The widespread use of this chemical coupled with an increase in requests for this analyte in environmental samples has resulted in the frequent discovery of MTBE. Most detections occur in shallow groundwater from urban areas throughout the United States. For example, Herb Meade from the Maryland Department of the Environment - Underground Storage Tank Program, recently reported that Maryland currently has 30 public drinking water wells that are impacted with MTBE. Eighty percent of these wells have an unknown source. MTBE has also been found in Maryland lakes that have no known contamination source, causing additional concern regarding the ubiquitous nature of this compound. MTBE has a disagreeable taste and odor at extremely low concentrations of 40 ppb, and is considered to be a possible human carcinogen by the U.S. EPA.

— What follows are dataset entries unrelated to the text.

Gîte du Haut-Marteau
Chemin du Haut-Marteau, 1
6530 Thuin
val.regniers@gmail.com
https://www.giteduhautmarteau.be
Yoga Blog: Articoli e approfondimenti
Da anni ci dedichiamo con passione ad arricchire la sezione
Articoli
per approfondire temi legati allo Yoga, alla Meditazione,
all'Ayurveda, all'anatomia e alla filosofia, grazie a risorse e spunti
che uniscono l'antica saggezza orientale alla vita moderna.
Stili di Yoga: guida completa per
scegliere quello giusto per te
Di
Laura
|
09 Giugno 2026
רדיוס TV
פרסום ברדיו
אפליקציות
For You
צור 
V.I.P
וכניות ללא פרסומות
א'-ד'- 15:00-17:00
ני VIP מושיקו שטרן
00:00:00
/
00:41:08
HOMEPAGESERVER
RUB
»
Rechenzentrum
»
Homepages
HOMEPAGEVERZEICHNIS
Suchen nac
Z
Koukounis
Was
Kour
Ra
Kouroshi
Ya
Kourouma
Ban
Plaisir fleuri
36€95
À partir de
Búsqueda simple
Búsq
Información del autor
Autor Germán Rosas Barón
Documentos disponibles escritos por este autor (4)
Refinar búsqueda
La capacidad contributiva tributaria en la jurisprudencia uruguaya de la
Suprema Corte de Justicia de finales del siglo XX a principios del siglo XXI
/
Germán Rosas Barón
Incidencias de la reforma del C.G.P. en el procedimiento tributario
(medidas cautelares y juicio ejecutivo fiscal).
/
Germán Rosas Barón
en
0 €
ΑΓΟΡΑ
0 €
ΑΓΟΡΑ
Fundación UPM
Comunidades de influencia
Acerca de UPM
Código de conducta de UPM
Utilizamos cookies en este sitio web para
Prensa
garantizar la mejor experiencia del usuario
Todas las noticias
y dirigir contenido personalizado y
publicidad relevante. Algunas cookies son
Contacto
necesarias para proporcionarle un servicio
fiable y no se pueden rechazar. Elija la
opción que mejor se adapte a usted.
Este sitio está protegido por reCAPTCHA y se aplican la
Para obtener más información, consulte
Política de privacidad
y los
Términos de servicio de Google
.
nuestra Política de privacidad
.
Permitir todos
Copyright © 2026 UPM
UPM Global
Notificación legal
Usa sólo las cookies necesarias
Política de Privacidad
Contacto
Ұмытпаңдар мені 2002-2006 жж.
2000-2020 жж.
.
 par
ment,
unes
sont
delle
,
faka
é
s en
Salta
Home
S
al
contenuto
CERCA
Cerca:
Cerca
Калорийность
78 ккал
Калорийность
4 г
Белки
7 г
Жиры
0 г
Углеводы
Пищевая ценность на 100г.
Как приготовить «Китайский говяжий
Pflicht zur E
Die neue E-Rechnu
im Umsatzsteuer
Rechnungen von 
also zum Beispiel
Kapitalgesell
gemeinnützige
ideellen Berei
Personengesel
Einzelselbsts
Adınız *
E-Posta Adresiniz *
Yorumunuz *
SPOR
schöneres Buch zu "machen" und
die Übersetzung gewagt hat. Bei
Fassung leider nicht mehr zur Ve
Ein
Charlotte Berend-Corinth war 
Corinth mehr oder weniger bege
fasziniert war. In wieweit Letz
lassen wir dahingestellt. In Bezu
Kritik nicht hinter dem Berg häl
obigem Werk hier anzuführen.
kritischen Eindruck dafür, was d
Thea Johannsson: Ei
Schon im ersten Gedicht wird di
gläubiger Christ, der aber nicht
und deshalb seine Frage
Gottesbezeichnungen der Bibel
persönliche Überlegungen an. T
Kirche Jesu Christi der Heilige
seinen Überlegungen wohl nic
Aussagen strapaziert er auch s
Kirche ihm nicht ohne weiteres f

Accurate identification and quantification of MTBE and other oxygenates is difficult since they are often accompanied by other gasoline components. Two, in particular, 2-methylpentane and 3-methylpentane, have caused identification errors and false positive results. Consequently, EPA Method 8021B represents a very conservative monitoring tool due to its tendency for over-estimating oxygenate concentrations and false-positive misidentifications. The best method for positively identifying and resolving MTBE is to utilize EPA method 8260, volatile organic compounds by gas chromatography in conjunction with a mass spectrometer (GC/MS).
MTBE is considerably more water soluble than any of the BTEX compounds. This solubility results in great concerns regarding MTBE mobility and degradation rate. MTBE plumes are more mobile than BTEX plumes and the primary attenuation mechanism is dispersion. MTBE concentrations in soil and groundwater do not appear to significantly degrade. Consequently, a mass of MTBE would not become depleted and would travel significantly longer distances, requiring a longer time to attenuate than a similar plume of BTEX. MTBEs recalcitrant nature and mobility may result in a progressive contamination problem. A number of laboratory-cultured microorganisms isolated from various environments have been found to degrade MTBE. There is however no convincing evidence that presently exists suggesting that this destructive process occurs quickly and or actually takes place in field conditions.
It can be expected that increasing regulatory attention will be paid to the MTBE contamination problem. The EPA recently held a meeting of the National Committee of Geologists to discuss the problem of MTBE occurrence in groundwater. They have concluded that additional investigations should be performed.